"meurs ou tue!" *

Lentamente abriu os olhos, de certo acordou com os latidos dos cachorros vadios que rodeam qualquer lugar. Esfregou a cara com as mão, não sem lembrava o que havia sonhado a instantes atrás. Se sentia terrívelmente mal. Sentou-se então ao piano, e começou a frasear; tocava particulamente bem. Ao transitar pelos agudos fazia soar um som fresco e cheio de vida - que ao fechar os olhos, podia sentir o cheiro de uma aléia completa, com uma diversidade imensa de flores, e acariciar os cabelos cacheados e loiros de um pequenho querubim que ali passeava e que, serelepe acompanhava o ritmo com pulinhos, acompanhado por anjos que tocavam trombetas ao seu redor. Ao passar para os graves sentia um pesar no peito, que de alguma forma lhe agradava, e passou assim, um tempo incontável se deleitando, escorregando seus dedos pelas teclas, brincando com as nuances, e com os olhos cerrados, sentia todo o significado que tocava; no entanto, a música chegou ao seu ápice e percebendo agora que, quase batia no instrumento, gotículas de suor passeavam por sua fronte; começou a chorar por dentro, chorava copiosamente, porém, sem derramar uma lágrima; no fundo já sabia. Aquilo durou por mais ou menos meia hora, quando quase que organicamente a música pôs um fim em si, e então, tocando a última nota, viu seu dedo - o mindinho - suavemente escorregar ao longo de toda tecla, até que no último momento possível se soltar dela. O som ainda ecoava na sala, quando ele, pegou em sua escrivania um cigarro e acendeu. Fumava vagarosamente; consegui absorver todos os sabores, as combinações imperceptíveis de grão. Quando chegou o cigarro a sua última tragada, olhou fixamente para a brasa e aproximou ao pouco a brasa de sua mão; a quentura foi se sentida cada vez mais, a dor era imensa; enfim, o contato foi feito em sua pele - sentia ela se abrindo como uma bela lótus -, os maxilares estava se degladiavam; uma guerra épica.
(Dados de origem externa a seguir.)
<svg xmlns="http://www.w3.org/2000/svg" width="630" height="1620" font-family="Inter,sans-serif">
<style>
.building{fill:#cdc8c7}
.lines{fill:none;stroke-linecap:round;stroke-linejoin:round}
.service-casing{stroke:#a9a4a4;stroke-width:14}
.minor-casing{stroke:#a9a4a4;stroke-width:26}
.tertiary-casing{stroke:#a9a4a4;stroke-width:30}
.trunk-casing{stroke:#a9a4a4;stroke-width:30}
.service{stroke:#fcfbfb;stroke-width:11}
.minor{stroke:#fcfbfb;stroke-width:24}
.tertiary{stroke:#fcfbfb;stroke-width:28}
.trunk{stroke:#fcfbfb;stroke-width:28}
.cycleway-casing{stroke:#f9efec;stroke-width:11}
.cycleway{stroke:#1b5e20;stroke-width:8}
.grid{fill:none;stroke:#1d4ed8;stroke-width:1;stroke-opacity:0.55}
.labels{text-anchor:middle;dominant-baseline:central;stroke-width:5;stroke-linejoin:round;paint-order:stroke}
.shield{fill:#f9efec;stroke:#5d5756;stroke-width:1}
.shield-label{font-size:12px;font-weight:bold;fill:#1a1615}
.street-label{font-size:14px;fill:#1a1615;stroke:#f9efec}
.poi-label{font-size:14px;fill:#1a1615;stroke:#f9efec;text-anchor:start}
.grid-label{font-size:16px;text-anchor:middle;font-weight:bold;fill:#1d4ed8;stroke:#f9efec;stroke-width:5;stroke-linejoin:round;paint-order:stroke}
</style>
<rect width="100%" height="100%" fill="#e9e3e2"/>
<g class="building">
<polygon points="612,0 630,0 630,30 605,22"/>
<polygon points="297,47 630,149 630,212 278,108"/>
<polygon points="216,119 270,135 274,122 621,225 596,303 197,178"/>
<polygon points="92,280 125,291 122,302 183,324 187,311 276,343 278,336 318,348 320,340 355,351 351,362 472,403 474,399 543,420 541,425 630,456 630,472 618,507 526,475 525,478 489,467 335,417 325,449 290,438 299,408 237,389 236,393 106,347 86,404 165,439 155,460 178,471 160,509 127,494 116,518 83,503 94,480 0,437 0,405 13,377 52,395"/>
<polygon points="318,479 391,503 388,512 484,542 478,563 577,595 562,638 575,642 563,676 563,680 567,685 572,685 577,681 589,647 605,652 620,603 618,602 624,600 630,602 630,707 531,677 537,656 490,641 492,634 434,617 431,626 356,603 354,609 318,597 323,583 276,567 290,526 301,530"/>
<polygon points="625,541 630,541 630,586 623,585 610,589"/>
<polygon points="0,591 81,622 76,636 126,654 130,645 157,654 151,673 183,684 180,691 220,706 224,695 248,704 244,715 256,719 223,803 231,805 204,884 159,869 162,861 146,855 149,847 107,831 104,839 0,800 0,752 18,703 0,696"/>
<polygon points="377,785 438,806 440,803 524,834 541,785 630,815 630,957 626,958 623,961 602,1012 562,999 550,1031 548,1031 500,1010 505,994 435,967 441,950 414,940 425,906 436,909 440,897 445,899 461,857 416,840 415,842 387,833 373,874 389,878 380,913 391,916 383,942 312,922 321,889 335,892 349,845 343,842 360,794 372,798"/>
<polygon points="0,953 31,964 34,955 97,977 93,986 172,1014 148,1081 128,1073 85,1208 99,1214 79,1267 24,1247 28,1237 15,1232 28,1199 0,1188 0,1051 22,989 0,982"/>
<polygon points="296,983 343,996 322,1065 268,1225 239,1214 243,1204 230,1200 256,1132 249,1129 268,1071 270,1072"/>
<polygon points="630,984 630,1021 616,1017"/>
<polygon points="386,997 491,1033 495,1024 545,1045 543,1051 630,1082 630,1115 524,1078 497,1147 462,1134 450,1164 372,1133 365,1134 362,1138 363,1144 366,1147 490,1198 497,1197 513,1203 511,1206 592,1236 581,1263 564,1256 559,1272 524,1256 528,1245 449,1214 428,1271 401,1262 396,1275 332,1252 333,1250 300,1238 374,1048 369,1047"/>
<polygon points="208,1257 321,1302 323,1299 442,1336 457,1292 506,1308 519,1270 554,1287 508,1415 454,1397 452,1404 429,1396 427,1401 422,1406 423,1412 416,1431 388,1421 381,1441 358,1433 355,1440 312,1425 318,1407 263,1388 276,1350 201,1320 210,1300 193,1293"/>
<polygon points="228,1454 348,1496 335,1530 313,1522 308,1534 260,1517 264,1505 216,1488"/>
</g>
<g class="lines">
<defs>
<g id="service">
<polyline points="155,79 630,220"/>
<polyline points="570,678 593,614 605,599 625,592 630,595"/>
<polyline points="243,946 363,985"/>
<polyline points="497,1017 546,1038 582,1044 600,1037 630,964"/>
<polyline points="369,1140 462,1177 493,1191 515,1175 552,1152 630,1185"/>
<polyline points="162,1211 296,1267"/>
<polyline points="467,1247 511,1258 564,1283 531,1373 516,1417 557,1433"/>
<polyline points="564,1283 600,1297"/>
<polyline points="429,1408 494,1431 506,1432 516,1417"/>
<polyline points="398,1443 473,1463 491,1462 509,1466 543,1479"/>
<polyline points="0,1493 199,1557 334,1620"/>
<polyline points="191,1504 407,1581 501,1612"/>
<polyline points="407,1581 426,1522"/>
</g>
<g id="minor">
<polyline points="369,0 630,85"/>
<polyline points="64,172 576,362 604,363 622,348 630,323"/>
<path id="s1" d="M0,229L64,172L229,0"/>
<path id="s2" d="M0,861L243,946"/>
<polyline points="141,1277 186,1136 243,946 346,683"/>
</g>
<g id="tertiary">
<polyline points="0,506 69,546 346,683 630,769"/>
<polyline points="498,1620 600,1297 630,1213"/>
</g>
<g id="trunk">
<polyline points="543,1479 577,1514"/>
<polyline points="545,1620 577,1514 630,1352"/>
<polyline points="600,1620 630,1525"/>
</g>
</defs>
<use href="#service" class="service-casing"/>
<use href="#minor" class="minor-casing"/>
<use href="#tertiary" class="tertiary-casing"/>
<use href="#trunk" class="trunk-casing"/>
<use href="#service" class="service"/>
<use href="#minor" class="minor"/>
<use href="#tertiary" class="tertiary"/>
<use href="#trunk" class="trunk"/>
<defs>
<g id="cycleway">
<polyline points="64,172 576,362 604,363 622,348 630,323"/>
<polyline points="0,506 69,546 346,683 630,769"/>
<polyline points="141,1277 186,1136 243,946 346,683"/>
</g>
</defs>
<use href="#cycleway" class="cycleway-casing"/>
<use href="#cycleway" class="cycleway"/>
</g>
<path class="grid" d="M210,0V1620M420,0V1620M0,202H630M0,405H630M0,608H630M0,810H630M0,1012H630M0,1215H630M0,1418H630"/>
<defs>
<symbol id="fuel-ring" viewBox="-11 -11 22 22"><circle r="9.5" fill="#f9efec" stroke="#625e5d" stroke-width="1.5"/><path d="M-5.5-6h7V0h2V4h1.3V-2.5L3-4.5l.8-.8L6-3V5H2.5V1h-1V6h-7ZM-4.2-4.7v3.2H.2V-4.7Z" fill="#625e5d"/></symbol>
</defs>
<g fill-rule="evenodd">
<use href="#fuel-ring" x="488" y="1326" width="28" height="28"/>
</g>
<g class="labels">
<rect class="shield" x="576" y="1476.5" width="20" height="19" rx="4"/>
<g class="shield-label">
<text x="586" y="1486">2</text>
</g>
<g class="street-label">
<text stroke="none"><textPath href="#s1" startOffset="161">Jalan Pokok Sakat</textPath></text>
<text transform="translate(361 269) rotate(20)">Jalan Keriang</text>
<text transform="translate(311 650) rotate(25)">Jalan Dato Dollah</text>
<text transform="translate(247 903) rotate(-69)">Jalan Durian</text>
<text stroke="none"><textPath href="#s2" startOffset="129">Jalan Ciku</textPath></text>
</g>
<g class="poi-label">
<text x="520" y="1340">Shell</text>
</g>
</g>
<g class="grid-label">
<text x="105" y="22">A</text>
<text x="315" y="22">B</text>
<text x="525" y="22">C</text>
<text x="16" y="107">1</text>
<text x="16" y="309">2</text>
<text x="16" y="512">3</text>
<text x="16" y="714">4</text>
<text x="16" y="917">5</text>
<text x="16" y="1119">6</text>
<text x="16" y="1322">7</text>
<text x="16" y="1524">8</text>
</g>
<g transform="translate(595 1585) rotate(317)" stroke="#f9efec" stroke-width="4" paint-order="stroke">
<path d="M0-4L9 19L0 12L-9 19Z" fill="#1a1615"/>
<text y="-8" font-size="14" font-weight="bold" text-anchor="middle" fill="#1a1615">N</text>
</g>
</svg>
Viu o vermelho deixado pelo seu ato, deu um sorriso com o canto da boca - prazer que só é apreciado e entendido pelos masoquistas, mas apenas os que se dedicam seriamente a isso. Calmamente pegou a pistola debaixo de seu travesseiro, colocou-a em suas têmporas e apertou o gatilho, ainda ouvindo ecoar o som da última nota.